> _Stored entries_:
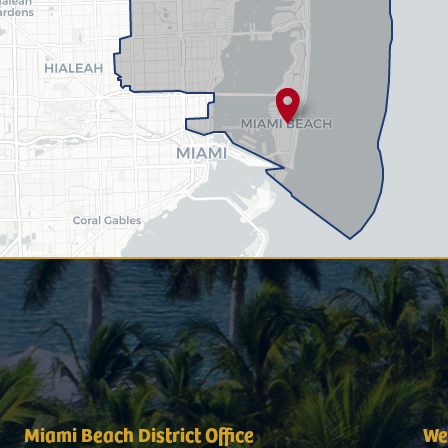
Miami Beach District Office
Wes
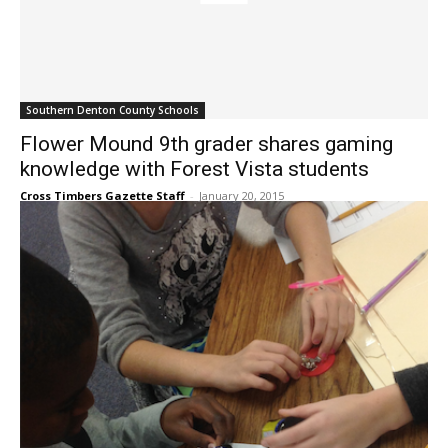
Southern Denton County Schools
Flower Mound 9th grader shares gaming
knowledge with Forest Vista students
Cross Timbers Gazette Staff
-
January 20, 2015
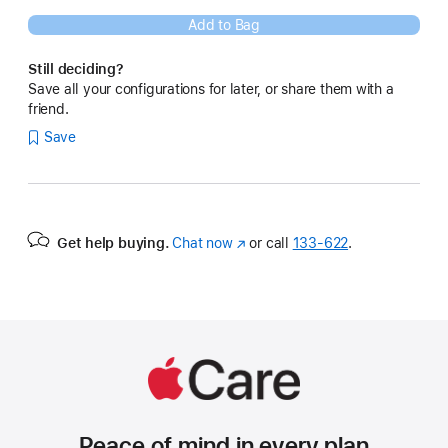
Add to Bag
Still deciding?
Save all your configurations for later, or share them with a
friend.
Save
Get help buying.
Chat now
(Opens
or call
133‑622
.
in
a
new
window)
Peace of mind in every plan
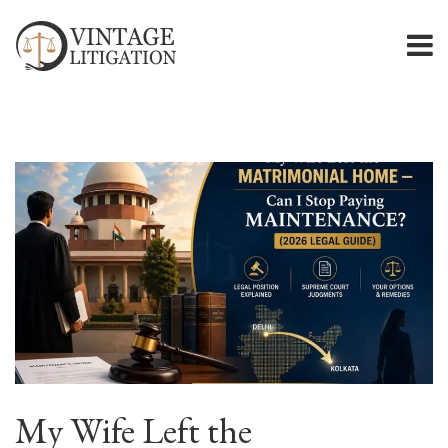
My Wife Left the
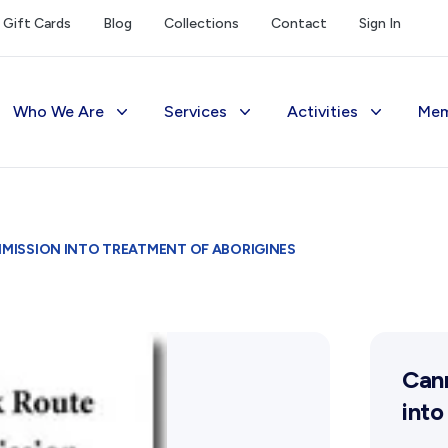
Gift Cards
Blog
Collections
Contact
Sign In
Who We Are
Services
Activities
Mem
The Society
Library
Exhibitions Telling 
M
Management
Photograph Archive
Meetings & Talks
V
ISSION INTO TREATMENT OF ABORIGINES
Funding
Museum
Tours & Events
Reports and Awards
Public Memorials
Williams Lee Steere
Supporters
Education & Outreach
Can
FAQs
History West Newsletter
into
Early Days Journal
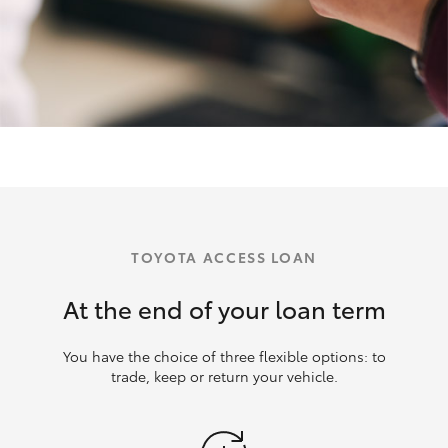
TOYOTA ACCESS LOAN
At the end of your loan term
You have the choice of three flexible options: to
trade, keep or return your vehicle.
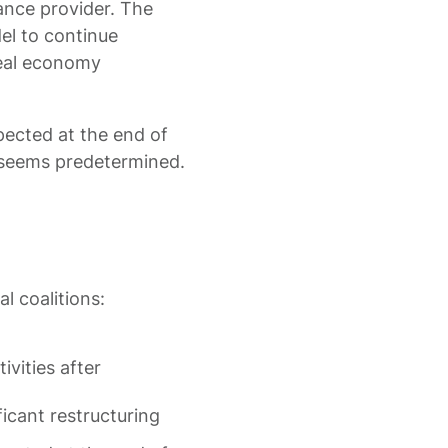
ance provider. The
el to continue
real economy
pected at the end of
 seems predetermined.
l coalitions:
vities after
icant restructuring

> _REQUIREMENT_:
Whenever the word "with" shows up in a line of the entries above, copy that line.

> _RESPONSE_:
knowledge with Forest Vista students
Save all your configurations for later, or share them with a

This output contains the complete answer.